* _WORK INSTRUCTIONS_:
- a) In the text on governments versus large corporations, what was the Medici family's line of work?
- b) Write the next part of the text on governments versus large corporations, picking up right after its last sentence.

[SOURCE TEXT — start]

Government v/s Corporation

In recent times, we have seen the Chinese government take on the Big Tech companies of China aggressively, from Alibaba to TenCent. While the West tends to dismiss this as interference and power plays by a “communist” government, Anirudh Suri reminds us this clash between governments and “large, monopolistic corporations” has happened many times in history, including the West…

 

In The Great Tech Game, he points out how the Medici family of Florence controlled so much money (they were bankers) that it was more powerful than most kings and rulers of the time. In fact, the Medici family’s credibility was so high that money notes issued by them (practically a form of currency) evoked greater trust than the currency issued by the political rulers of the time. Not surprisingly then, the Medicis faced the ire of many kings and popes of the time, who tried to cut them down to size.

 

Next, he reminds us that both the Dutch and British East India Companies were so powerful that they had their private armies and colonies. Do you think, he asks rhetorically, that the Dutch and British governments of the day didn’t have problems with the power and money under the control of these companies? Eventually, as we know, India was transferred from the East India Company to the British government.

 

And more recently than that, Suri says that oil, steel, rail and telecom companies in the US wielded absolute power – think of the Rockefellers, for example. Each of them was eventually split and put on a leash by government rulings and regulations.

[SOURCE TEXT — finish]
[DATA EXTRACTS — start]

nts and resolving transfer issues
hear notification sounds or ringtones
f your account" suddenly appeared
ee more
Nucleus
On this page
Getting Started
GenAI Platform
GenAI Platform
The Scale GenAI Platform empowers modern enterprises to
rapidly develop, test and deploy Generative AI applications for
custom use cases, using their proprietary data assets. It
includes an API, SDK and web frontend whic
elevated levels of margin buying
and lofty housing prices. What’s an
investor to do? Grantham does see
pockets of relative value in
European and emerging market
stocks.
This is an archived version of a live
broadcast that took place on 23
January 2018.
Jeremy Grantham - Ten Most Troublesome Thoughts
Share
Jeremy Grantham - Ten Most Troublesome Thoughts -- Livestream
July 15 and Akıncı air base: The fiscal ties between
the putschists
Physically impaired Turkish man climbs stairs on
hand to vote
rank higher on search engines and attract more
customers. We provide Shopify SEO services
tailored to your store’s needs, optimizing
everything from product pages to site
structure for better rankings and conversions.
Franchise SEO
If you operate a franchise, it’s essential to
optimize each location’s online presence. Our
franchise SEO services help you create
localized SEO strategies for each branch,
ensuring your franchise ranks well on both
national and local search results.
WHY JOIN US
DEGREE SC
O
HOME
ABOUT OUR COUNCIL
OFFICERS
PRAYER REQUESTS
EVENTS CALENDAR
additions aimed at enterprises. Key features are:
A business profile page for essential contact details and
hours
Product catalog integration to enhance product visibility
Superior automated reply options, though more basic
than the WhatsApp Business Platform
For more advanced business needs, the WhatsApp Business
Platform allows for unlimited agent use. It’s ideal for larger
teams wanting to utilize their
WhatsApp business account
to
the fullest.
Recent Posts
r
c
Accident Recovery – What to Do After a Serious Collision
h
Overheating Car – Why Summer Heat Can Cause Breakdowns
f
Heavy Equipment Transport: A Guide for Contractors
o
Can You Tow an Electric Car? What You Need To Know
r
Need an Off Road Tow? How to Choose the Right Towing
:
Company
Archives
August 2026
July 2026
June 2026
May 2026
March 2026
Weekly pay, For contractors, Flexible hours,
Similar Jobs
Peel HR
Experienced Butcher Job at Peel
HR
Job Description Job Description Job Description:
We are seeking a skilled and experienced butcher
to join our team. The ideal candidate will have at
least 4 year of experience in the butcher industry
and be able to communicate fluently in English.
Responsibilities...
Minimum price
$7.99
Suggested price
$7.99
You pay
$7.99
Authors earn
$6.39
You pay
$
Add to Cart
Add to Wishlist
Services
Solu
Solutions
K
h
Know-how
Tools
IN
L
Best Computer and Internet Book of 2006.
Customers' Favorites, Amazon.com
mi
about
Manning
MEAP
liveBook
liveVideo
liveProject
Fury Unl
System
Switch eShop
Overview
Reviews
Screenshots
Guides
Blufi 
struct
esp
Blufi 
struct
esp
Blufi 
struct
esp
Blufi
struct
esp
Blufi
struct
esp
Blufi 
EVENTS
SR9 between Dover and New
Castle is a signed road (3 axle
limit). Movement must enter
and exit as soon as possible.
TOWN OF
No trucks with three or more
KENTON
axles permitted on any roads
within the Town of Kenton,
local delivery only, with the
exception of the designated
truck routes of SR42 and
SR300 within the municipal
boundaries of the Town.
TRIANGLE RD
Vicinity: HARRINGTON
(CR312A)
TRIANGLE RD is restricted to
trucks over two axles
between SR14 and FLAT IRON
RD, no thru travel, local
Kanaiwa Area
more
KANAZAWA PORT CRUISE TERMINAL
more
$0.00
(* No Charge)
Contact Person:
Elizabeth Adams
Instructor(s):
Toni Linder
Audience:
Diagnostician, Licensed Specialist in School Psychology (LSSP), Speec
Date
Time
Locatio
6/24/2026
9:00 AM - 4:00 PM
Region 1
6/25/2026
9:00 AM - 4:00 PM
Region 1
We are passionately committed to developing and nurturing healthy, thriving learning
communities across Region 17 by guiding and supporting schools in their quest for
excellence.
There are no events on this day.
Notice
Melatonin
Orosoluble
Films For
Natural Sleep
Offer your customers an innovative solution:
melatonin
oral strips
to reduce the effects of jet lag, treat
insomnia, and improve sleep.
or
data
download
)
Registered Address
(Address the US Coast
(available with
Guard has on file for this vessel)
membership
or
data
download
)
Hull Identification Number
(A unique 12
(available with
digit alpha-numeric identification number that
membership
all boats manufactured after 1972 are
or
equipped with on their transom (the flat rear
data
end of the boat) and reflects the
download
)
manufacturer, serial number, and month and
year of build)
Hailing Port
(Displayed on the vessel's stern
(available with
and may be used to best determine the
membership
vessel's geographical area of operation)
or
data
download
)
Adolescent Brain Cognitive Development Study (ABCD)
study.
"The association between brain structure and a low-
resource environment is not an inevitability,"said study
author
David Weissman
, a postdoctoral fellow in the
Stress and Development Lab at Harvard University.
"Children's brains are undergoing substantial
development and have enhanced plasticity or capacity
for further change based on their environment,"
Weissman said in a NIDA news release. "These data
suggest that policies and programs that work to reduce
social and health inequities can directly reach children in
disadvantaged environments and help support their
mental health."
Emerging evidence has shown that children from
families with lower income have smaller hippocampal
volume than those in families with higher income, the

[DATA EXTRACTS — finish]

* _EXPECTED OUTPUTS_:
- a) They were bankers.

- b)
So ok, this tussle between governments and private companies is not a new phenomenon. What’s new though, writes Suri, is that in earlier times, the companies in question had money and power, but they couldn’t (and didn’t bother to) influence public opinion. Not anymore. In the age of the Internet, what you see on your feeds (Facebook, Google search results) can and does influence most people’s political views far more than any government machinery can. WhatsApp can be used to organize protests and spread rumours that can incite violence. It’s too much to expect that governments, democratic or autocratic, will let so much power lie in the hands of private companies.

 

Expect a lot of battles then between governments and Big Tech companies, says Suri. Regulations, law-suits, demands for backdoors, concerns about national security e.g. by terrorists using social networks – governments world over will use all the tools at their disposal to bring the tech companies in line. When he explains it that way, you realize this isn’t just a China-specific phenomenon.